_TASK DESCRIPTION:_ Filter the records below and copy every line containing the word "round".

_DATA RECORDS:_
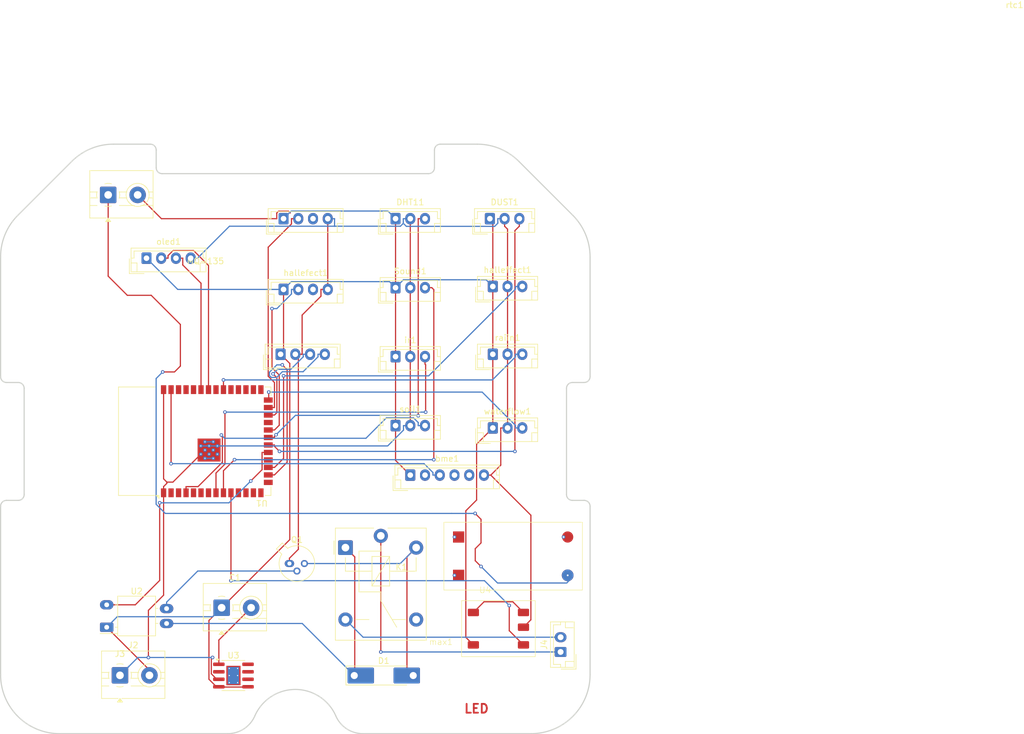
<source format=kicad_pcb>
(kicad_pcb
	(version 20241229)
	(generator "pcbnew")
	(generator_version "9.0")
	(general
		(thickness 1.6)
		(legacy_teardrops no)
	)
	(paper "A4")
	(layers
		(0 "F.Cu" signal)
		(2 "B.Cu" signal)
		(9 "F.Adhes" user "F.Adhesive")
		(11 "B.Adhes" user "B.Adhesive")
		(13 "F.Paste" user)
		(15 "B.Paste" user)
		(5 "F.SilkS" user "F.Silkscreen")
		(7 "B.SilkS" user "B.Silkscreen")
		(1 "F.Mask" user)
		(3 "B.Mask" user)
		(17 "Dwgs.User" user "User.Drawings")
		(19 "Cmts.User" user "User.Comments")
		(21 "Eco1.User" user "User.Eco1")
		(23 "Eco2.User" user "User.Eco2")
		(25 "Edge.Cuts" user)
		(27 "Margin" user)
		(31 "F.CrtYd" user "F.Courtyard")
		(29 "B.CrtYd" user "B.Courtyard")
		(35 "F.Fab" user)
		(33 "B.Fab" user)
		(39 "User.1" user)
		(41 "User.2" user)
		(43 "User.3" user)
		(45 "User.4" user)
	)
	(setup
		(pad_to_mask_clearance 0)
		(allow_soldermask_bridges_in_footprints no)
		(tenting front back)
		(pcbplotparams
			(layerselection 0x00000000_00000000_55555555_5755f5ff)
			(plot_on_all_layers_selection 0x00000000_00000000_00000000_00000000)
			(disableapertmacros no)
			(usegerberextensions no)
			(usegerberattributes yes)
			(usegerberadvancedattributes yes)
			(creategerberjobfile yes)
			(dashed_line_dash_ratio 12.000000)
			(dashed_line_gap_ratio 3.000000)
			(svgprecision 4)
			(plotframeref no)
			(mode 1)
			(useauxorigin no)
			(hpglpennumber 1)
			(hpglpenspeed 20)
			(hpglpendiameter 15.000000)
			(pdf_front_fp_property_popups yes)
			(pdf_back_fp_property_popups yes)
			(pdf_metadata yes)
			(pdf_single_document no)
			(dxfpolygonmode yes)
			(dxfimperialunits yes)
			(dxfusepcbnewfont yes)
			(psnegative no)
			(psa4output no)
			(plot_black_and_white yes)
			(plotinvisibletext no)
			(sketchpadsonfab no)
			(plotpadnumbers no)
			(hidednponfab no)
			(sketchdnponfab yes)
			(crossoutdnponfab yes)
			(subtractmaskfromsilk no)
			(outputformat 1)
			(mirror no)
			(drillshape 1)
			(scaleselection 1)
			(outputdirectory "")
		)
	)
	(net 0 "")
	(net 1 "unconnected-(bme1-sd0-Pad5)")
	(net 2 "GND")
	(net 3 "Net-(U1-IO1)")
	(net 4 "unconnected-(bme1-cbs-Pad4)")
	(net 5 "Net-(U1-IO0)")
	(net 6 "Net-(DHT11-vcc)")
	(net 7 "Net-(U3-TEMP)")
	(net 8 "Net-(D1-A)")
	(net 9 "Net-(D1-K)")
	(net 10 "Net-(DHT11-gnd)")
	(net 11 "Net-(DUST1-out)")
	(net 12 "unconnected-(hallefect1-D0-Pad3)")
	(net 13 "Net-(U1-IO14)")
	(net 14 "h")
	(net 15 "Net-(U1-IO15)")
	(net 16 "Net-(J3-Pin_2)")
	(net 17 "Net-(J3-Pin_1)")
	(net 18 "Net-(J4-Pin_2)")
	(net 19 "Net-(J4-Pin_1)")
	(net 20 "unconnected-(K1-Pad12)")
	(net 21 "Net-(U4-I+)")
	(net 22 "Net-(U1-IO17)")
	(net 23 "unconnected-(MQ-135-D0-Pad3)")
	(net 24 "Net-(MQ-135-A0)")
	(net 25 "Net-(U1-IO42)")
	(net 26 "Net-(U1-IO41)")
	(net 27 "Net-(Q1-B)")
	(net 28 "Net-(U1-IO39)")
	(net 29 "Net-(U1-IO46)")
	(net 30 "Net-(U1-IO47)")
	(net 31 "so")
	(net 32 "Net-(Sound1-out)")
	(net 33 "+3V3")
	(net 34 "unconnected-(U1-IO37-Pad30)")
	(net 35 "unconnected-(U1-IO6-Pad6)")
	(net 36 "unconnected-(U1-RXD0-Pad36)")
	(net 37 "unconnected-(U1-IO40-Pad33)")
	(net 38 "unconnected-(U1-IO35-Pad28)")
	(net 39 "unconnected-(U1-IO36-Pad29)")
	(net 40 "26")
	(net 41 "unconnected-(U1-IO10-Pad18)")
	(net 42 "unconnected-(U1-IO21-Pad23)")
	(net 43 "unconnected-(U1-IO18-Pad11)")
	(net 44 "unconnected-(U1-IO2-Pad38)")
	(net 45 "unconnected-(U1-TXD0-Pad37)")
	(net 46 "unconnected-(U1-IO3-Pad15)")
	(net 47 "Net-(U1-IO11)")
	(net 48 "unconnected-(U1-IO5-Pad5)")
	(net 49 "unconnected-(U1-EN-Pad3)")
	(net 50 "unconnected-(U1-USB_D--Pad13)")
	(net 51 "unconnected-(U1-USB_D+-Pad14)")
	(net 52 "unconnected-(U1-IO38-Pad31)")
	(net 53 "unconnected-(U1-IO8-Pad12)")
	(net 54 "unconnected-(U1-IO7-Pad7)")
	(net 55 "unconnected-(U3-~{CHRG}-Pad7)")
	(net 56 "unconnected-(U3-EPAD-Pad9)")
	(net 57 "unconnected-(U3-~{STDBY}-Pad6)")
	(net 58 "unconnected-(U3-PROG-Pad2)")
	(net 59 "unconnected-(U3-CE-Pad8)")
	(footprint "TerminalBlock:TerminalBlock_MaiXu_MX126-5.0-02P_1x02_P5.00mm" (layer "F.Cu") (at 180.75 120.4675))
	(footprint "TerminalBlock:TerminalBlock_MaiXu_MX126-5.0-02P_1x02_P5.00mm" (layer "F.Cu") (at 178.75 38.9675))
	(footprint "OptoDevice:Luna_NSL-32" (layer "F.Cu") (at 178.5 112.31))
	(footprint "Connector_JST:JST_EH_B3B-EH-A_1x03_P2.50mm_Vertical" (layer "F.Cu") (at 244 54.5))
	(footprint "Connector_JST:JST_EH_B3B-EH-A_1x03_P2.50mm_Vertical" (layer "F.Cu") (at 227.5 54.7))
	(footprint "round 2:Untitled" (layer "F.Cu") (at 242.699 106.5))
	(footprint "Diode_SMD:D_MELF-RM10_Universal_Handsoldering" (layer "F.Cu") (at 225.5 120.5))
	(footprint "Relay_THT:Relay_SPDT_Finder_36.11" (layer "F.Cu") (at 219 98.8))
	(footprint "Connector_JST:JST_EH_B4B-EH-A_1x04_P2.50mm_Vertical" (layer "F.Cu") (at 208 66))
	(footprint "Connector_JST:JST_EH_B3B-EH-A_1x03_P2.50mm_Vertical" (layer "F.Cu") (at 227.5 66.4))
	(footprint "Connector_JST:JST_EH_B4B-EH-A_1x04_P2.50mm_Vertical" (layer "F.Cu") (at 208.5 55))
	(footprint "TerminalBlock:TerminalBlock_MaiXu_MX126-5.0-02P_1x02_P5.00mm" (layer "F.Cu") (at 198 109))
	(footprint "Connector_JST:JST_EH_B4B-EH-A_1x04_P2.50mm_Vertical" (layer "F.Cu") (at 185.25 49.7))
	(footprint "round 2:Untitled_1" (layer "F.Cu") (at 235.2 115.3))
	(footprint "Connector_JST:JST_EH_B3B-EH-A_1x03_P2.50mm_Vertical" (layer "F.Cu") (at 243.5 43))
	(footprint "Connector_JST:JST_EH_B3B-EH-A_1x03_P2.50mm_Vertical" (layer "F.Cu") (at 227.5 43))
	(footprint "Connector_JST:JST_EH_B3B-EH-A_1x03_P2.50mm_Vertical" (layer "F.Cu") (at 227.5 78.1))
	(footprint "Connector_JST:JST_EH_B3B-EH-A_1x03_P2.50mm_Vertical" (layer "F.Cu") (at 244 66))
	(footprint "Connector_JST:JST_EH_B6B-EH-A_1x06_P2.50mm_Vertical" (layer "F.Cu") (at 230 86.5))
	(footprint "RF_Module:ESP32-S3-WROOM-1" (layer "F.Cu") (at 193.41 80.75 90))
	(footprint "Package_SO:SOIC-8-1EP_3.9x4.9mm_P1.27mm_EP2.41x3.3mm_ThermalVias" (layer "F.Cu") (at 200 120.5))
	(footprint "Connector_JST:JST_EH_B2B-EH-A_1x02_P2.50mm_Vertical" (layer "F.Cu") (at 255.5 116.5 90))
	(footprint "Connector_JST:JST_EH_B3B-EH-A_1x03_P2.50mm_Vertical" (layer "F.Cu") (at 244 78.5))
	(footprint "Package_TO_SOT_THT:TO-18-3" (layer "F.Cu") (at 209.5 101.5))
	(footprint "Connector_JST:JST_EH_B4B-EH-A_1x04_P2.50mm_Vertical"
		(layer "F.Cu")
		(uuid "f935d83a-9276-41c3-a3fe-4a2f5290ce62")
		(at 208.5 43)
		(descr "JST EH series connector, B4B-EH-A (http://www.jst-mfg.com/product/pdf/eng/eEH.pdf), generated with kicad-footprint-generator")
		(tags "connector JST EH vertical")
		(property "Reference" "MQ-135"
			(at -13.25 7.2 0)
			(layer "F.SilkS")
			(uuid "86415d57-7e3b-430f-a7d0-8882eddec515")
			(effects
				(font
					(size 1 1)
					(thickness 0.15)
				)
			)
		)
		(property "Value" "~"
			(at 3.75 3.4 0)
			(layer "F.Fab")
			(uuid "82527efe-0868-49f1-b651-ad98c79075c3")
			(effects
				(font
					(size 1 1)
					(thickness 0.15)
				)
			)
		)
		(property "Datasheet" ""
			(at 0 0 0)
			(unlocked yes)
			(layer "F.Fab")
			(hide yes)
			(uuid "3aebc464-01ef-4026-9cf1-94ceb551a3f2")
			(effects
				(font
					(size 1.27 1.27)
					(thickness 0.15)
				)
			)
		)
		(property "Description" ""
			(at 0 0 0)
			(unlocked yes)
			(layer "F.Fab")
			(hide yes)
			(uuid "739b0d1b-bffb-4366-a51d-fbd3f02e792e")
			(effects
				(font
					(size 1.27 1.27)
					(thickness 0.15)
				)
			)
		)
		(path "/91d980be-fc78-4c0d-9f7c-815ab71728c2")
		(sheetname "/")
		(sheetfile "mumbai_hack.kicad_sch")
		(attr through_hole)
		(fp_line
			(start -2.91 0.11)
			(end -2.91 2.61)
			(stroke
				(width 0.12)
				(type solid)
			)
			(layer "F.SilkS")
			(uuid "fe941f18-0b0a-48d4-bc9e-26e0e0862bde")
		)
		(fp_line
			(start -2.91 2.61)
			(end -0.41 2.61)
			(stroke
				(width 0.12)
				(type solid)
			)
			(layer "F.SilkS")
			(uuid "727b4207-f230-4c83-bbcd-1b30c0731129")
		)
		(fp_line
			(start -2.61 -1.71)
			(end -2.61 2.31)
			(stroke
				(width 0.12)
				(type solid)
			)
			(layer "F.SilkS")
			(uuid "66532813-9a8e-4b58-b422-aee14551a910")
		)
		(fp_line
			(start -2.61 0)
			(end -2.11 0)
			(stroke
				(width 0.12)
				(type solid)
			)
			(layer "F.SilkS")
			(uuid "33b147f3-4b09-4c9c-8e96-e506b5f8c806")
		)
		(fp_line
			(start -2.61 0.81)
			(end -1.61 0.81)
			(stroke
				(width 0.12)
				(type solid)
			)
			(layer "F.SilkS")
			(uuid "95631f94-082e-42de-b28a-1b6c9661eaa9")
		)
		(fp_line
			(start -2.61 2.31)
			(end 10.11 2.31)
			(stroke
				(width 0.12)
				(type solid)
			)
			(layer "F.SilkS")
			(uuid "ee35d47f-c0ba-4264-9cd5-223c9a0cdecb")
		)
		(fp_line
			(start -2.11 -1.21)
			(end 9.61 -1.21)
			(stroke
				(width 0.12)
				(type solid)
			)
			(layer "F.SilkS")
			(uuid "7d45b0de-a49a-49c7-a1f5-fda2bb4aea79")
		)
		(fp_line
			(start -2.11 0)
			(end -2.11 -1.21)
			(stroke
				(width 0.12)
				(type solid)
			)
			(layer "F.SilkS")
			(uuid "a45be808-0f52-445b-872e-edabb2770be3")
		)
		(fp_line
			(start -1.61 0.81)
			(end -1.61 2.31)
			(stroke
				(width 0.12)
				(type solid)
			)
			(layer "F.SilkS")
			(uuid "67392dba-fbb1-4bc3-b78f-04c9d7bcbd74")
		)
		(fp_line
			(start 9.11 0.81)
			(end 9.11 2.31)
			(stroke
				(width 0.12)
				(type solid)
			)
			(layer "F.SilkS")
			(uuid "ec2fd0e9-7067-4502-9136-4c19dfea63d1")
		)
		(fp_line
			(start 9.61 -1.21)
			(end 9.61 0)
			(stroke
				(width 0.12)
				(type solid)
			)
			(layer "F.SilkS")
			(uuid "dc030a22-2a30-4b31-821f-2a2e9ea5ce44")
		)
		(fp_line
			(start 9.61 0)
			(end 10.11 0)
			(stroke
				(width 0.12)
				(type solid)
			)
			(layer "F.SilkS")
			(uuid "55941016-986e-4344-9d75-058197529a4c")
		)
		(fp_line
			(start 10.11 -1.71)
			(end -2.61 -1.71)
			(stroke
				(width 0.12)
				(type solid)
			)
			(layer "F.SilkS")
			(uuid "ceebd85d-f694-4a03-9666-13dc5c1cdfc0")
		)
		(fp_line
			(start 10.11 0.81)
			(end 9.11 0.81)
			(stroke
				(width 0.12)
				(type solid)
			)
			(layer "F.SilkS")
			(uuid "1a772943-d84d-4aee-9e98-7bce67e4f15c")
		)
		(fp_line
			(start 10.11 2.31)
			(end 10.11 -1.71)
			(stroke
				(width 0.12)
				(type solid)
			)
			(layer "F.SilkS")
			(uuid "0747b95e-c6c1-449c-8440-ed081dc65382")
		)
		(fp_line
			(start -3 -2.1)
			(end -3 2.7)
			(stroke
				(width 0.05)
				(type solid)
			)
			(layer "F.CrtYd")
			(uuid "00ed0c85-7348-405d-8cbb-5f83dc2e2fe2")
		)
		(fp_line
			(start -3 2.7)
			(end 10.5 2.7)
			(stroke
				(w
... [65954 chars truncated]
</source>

_SOLUTION:_
	(footprint "round 2:Untitled" (layer "F.Cu") (at 242.699 106.5))
	(footprint "round 2:Untitled_1" (layer "F.Cu") (at 235.2 115.3))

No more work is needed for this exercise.